__YOUR ASSIGNMENT__
Repeat the data verbatim.

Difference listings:
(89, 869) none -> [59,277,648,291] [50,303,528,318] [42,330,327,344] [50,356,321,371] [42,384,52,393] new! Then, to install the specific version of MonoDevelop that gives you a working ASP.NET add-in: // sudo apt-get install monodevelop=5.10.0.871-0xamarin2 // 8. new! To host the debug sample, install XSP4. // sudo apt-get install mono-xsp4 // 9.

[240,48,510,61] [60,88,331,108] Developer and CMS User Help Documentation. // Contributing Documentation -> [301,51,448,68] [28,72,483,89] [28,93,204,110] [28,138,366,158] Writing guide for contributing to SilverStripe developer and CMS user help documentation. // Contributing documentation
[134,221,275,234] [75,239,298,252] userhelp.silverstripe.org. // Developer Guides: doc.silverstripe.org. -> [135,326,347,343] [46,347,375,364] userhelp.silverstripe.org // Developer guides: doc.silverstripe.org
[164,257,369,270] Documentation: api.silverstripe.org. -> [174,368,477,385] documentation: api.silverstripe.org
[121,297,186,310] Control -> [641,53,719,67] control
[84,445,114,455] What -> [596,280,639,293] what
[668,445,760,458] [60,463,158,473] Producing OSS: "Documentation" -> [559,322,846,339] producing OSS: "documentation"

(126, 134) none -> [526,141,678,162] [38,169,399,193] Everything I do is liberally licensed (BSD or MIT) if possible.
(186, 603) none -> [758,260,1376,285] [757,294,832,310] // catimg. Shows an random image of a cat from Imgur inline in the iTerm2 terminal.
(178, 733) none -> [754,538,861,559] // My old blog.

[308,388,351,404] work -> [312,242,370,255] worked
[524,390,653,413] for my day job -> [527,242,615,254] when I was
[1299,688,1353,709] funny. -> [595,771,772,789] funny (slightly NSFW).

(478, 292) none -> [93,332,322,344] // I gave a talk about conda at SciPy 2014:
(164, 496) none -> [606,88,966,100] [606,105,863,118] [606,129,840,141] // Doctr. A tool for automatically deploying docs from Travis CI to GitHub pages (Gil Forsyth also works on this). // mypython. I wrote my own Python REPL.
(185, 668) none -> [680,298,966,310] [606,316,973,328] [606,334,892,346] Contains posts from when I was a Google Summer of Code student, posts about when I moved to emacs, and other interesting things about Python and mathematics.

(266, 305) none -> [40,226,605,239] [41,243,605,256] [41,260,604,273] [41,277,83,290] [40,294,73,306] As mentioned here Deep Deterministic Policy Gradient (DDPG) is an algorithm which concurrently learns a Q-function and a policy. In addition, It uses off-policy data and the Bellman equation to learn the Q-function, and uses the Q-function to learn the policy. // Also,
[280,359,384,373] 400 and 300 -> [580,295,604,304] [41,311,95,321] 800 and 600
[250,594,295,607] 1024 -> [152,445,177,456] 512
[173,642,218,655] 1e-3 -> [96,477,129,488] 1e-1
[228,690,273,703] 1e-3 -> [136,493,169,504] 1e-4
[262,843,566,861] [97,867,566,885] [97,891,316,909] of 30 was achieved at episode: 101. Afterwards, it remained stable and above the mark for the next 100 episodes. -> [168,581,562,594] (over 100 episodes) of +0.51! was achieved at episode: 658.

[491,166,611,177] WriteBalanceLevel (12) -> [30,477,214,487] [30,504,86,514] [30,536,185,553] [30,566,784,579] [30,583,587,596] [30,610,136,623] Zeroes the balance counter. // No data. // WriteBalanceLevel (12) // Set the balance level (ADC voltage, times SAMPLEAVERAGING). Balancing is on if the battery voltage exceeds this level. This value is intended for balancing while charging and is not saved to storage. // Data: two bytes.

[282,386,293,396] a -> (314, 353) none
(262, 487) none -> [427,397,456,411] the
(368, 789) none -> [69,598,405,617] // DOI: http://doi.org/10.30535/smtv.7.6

__SOLVED EXERCISE__
(89, 869) none -> [59,277,648,291] [50,303,528,318] [42,330,327,344] [50,356,321,371] [42,384,52,393] new! Then, to install the specific version of MonoDevelop that gives you a working ASP.NET add-in: // sudo apt-get install monodevelop=5.10.0.871-0xamarin2 // 8. new! To host the debug sample, install XSP4. // sudo apt-get install mono-xsp4 // 9.

[240,48,510,61] [60,88,331,108] Developer and CMS User Help Documentation. // Contributing Documentation -> [301,51,448,68] [28,72,483,89] [28,93,204,110] [28,138,366,158] Writing guide for contributing to SilverStripe developer and CMS user help documentation. // Contributing documentation
[134,221,275,234] [75,239,298,252] userhelp.silverstripe.org. // Developer Guides: doc.silverstripe.org. -> [135,326,347,343] [46,347,375,364] userhelp.silverstripe.org // Developer guides: doc.silverstripe.org
[164,257,369,270] Documentation: api.silverstripe.org. -> [174,368,477,385] documentation: api.silverstripe.org
[121,297,186,310] Control -> [641,53,719,67] control
[84,445,114,455] What -> [596,280,639,293] what
[668,445,760,458] [60,463,158,473] Producing OSS: "Documentation" -> [559,322,846,339] producing OSS: "documentation"

(126, 134) none -> [526,141,678,162] [38,169,399,193] Everything I do is liberally licensed (BSD or MIT) if possible.
(186, 603) none -> [758,260,1376,285] [757,294,832,310] // catimg. Shows an random image of a cat from Imgur inline in the iTerm2 terminal.
(178, 733) none -> [754,538,861,559] // My old blog.

[308,388,351,404] work -> [312,242,370,255] worked
[524,390,653,413] for my day job -> [527,242,615,254] when I was
[1299,688,1353,709] funny. -> [595,771,772,789] funny (slightly NSFW).

(478, 292) none -> [93,332,322,344] // I gave a talk about conda at SciPy 2014:
(164, 496) none -> [606,88,966,100] [606,105,863,118] [606,129,840,141] // Doctr. A tool for automatically deploying docs from Travis CI to GitHub pages (Gil Forsyth also works on this). // mypython. I wrote my own Python REPL.
(185, 668) none -> [680,298,966,310] [606,316,973,328] [606,334,892,346] Contains posts from when I was a Google Summer of Code student, posts about when I moved to emacs, and other interesting things about Python and mathematics.

(266, 305) none -> [40,226,605,239] [41,243,605,256] [41,260,604,273] [41,277,83,290] [40,294,73,306] As mentioned here Deep Deterministic Policy Gradient (DDPG) is an algorithm which concurrently learns a Q-function and a policy. In addition, It uses off-policy data and the Bellman equation to learn the Q-function, and uses the Q-function to learn the policy. // Also,
[280,359,384,373] 400 and 300 -> [580,295,604,304] [41,311,95,321] 800 and 600
[250,594,295,607] 1024 -> [152,445,177,456] 512
[173,642,218,655] 1e-3 -> [96,477,129,488] 1e-1
[228,690,273,703] 1e-3 -> [136,493,169,504] 1e-4
[262,843,566,861] [97,867,566,885] [97,891,316,909] of 30 was achieved at episode: 101. Afterwards, it remained stable and above the mark for the next 100 episodes. -> [168,581,562,594] (over 100 episodes) of +0.51! was achieved at episode: 658.

[491,166,611,177] WriteBalanceLevel (12) -> [30,477,214,487] [30,504,86,514] [30,536,185,553] [30,566,784,579] [30,583,587,596] [30,610,136,623] Zeroes the balance counter. // No data. // WriteBalanceLevel (12) // Set the balance level (ADC voltage, times SAMPLEAVERAGING). Balancing is on if the battery voltage exceeds this level. This value is intended for balancing while charging and is not saved to storage. // Data: two bytes.

[282,386,293,396] a -> (314, 353) none
(262, 487) none -> [427,397,456,411] the
(368, 789) none -> [69,598,405,617] // DOI: http://doi.org/10.30535/smtv.7.6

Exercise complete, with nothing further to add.